Unfortunately(?) many (if not all?) ranges need to be composed from the same iterator type. However, in the above code, 'e.begin()' yields an EventList::iterator (because the object is not const) but 'newEnd' is an EventList::const_iterator .

Is there a design weakness here which causes this mess? How would you tackle it?

Answer 1

In C++03 the only possible way is to cast. (which is ugly, which is a design flaw, yes).

std::copy( static_cast<EventList::const_iterator>e.begin(), newEnd, std::back_inserter( eatenEvents ) );

or have another named variable:

EventList::const_iterator constBegin = e.begin();
std::copy(constBegin , newEnd, std::back_inserter( eatenEvents ) );

In C++11 you have cbegin and cend functions (that always return const_iterator s) so you'd do simply

std::copy( e.cbegin(), newEnd, std::back_inserter( eatenEvents ) );

Answer 2

Consider using

EventList::const_iterator b = e.begin();
std::copy( b, newEnd, std::back_inserter( eatenEvents ) );

This will cause the correct list::begin() overload to be called, and for std::copy to compile cleanly.

Answer 3

See what the master says:

Scot Meyers in Effective STL

Item 26. Prefer iterator to const iterator, reverse_iterator, and const_reverse_iterator. Though containers support four iterator types, one of those types has privileges the others do not have. That type is iterator, iterator is special.
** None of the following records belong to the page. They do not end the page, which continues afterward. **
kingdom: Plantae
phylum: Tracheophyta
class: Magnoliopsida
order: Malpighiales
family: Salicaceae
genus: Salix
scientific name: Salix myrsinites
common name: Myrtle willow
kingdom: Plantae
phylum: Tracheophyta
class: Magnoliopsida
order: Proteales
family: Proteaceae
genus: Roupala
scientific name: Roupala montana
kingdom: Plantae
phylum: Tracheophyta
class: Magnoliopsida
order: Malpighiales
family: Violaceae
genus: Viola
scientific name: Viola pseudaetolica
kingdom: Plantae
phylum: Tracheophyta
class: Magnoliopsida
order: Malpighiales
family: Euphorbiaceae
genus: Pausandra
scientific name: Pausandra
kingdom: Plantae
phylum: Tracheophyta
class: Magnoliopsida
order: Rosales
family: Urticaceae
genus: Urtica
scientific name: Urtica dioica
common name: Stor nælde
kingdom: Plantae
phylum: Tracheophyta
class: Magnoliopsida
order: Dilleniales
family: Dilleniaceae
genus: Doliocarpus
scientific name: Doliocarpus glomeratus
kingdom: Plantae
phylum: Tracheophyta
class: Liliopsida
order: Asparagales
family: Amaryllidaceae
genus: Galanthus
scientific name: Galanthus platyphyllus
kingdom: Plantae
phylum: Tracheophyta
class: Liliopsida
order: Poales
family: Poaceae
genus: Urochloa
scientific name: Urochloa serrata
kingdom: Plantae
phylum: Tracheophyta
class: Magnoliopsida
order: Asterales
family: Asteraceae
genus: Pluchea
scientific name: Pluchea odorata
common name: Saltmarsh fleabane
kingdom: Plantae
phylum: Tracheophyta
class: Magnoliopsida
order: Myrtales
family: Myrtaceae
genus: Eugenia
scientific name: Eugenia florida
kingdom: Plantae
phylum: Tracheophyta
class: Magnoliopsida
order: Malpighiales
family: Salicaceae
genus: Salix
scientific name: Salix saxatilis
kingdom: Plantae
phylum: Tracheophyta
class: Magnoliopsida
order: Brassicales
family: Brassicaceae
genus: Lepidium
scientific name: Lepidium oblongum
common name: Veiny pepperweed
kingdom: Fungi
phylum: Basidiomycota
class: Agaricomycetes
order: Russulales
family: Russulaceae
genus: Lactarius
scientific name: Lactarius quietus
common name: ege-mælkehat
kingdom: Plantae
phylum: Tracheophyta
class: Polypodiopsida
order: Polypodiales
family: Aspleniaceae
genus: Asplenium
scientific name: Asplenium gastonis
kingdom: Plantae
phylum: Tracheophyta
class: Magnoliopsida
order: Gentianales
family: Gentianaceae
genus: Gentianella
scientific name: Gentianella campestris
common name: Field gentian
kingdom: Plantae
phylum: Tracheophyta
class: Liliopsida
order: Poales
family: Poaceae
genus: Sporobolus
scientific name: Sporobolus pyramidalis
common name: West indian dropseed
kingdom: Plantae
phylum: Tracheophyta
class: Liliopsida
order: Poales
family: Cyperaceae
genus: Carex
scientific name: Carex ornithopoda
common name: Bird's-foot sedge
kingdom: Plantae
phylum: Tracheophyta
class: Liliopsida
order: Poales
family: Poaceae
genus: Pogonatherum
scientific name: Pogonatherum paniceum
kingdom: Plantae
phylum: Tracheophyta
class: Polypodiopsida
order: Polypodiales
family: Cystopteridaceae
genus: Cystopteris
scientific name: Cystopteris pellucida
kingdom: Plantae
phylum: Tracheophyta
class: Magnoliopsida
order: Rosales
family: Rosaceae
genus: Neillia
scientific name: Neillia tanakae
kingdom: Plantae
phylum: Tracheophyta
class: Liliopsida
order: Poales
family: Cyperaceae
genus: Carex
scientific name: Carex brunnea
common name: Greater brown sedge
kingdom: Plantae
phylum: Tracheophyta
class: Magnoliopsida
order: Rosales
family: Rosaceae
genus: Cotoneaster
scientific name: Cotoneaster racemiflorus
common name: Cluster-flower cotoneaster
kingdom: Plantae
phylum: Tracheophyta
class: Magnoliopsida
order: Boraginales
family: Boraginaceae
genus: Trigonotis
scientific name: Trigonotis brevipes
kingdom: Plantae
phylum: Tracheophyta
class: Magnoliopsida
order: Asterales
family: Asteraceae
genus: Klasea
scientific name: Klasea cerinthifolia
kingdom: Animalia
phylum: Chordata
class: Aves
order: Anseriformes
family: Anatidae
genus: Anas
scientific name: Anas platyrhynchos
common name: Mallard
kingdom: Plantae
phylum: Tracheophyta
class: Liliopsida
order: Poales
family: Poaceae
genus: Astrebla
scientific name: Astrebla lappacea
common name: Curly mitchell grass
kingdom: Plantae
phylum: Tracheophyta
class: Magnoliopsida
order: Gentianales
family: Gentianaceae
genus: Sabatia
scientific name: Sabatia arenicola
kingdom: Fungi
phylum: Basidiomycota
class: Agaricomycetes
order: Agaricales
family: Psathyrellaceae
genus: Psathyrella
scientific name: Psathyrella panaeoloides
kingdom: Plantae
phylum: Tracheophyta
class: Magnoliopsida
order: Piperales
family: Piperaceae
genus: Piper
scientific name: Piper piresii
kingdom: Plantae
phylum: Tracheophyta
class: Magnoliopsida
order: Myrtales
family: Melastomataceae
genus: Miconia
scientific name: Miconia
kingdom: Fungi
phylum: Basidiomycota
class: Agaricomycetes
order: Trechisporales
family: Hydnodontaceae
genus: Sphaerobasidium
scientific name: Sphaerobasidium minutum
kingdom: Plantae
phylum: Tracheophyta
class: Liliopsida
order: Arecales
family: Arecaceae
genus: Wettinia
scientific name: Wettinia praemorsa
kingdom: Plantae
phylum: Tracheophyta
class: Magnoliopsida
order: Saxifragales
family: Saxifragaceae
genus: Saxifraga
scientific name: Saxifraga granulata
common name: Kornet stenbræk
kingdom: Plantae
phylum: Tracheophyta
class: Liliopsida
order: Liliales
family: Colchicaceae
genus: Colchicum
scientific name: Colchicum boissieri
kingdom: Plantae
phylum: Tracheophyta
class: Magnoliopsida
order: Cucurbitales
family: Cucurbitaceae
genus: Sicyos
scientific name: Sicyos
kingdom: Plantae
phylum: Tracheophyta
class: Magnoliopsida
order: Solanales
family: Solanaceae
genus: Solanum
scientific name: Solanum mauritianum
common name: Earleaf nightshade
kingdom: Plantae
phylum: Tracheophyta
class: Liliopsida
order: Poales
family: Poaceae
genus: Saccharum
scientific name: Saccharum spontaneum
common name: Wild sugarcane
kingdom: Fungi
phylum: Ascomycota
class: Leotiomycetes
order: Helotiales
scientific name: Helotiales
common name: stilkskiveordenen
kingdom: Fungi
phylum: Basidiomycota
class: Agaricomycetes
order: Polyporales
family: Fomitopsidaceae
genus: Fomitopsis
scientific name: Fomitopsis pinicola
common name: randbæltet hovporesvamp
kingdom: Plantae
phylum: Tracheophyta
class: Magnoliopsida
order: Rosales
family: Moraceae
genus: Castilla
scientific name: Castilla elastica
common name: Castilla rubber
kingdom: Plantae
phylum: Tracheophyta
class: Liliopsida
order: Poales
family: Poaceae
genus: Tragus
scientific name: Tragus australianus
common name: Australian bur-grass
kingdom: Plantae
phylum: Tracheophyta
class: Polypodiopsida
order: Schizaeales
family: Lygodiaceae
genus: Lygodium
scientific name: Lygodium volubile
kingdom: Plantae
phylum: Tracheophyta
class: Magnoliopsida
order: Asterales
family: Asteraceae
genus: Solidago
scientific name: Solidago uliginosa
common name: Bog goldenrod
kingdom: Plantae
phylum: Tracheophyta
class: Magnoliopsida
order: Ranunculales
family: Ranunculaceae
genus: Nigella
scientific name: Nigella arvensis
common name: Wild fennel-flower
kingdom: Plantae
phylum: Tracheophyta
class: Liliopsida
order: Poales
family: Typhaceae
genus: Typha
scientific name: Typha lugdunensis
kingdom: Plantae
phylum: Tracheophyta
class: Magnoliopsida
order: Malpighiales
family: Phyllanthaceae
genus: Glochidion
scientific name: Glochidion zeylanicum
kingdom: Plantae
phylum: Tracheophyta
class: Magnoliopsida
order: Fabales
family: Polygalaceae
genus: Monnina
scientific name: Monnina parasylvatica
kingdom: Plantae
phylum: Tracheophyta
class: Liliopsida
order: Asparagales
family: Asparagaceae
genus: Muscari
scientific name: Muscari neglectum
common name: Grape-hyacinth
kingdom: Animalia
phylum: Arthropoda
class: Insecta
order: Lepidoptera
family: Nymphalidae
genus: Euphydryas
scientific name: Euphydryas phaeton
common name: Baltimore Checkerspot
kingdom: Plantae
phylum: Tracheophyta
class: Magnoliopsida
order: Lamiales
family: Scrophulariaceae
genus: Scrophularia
typedef deque<int> IntDeque; //STL container and
typedef lntDeque::iterator Iter; // iterator types are easier
typedef lntDeque::const_iterator ConstIter; // to work with if you
// use some typedefs
Iter i;
ConstIter ci;
… //make i and ci point into
// the same container
if (i == ci ) ... //compare an iterator
// and a const_iterator

Item 27. Use distance and advance to convert a container's const_iterators to iterators.

typedef deque<int> IntDeque; //convenience typedefs
typedef lntDeque::iterator Iter;
typedef lntDeque::const_iterator ConstIter;
ConstIter ci; // ci is a const_iterator
…
Iter i(ci); // error! no implicit conversion from
// const_iterator to iterator
Iter i(const_cast<Iter>(ci)); // still an error! can't cast a
// const_iterator to an iterator

What works is advance and distance

typedef deque<int> IntDeque; //as before
typedef IntDeque::iterator Iter;
typedef IntDeque::const_iterator ConstIter;
IntDeque d;
ConstIter ci;
… // make ci point into d
Iter i(d.begin()); // initialize i to d.begin()
Advance(i, distance(i, ci)) //move i up to where ci is
// (but see below for why this must
// be tweaked before it will compile)

Answer 4

You could add a second overload of eatEvents, so the compiler will automatically pick the right one so as to preserves const-ness:

virtual EventList::iterator eatEvents( EventList &l ) = 0;

(One or both of them could be non-virtual and implemented in terms of a single underlying function.)

Sometimes that works well, although I'm not convinced it's the perfect thing here.